I need to blog more. Because LOTS has changed since my last post. And it's only fair that I keep y'all updated 🙂

So I was looking at my last (and only) post so far, and honestly, I'm embarassed by it. The doubt, the fear, the stress, the anxiety that I was overwhelmed with when I wrote that? So silly. SO silly. I had it ALL wrong, guys. I'll admit, I was not trusting. I wanted to believe that God would provide, but I was really believing that God was limited by my own human fundraising abilities. 

News flash: HE'S NOT. 

God is NOT limited to what we can do on our own. Not even close. He's GOD. And He showed me this big time. 

If I'm being completely honest, I was having lots of doubts about even going on this trip at all. After so much excitement and anticipation, all of a sudden I found myself thinking that maybe this wasn't His will for me after all. Maybe it was all my own idea and plan. Maybe I was meant to go on a different trip. Or maybe I was meant to go on no trip at all. Missions made no sense for a good week. Satan was attacking me and it was working. I was so confused.

* * *

[What to do]
1) Answer these questions from the blog post:
(a) How many posts had the writer made before this one?
(b) What was the writer really believing God was limited by?
(c) For how long did missions make no sense to the writer?
2) Decide whether each statement agrees with the blog post. Answer yes or no, and quote the words that settle it.
(a) The writer is proud of the previous post.
(b) The writer had doubts about going on the trip at all.
(c) The writer felt clear-headed during that time.
3) Restate the blog post word for word between "I need to blog" and "human fundraising abilities.", inclusive.
The lines that come after this are not needed for any of this work.

[Dataset entries]
* * *

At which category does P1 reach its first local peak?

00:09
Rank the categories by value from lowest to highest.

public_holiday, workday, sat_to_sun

* * *

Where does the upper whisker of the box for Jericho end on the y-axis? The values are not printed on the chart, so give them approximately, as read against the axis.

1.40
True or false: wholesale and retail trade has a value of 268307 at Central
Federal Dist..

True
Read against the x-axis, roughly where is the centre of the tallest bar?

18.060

* * *

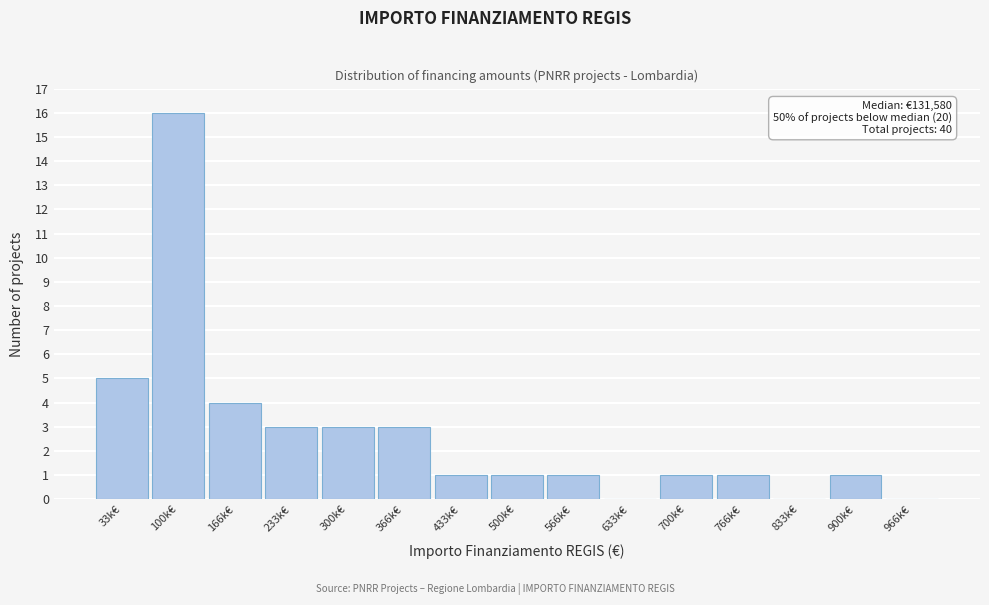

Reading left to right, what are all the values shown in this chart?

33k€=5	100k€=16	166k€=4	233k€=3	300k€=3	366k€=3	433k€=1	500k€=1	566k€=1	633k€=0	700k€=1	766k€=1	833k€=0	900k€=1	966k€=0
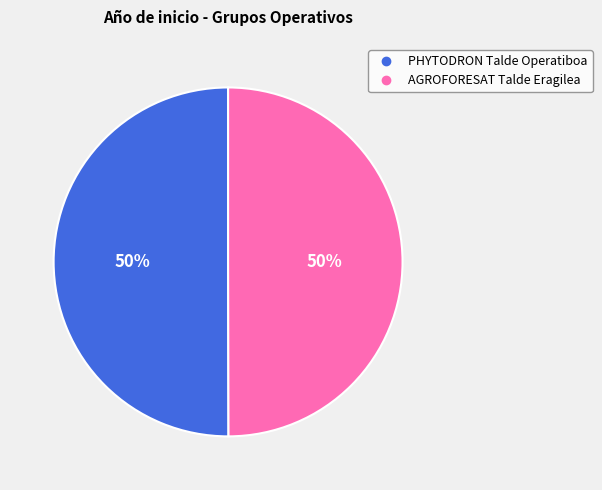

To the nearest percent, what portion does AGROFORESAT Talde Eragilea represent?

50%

* * *

[Results for the exercise]
1)
(a) One; it was the writer's "last (and only) post."
(b) The writer's "own human fundraising abilities."
(c) For "a good week."

2)
(a) No: "I'm embarassed by it."
(b) Yes: "I was having lots of doubts about even going on this trip at all."
(c) No: "I was so confused."

3)
I need to blog more. Because LOTS has changed since my last post. And it's only fair that I keep y'all updated 🙂

So I was looking at my last (and only) post so far, and honestly, I'm embarassed by it. The doubt, the fear, the stress, the anxiety that I was overwhelmed with when I wrote that? So silly. SO silly. I had it ALL wrong, guys. I'll admit, I was not trusting. I wanted to believe that God would provide, but I was really believing that God was limited by my own human fundraising abilities.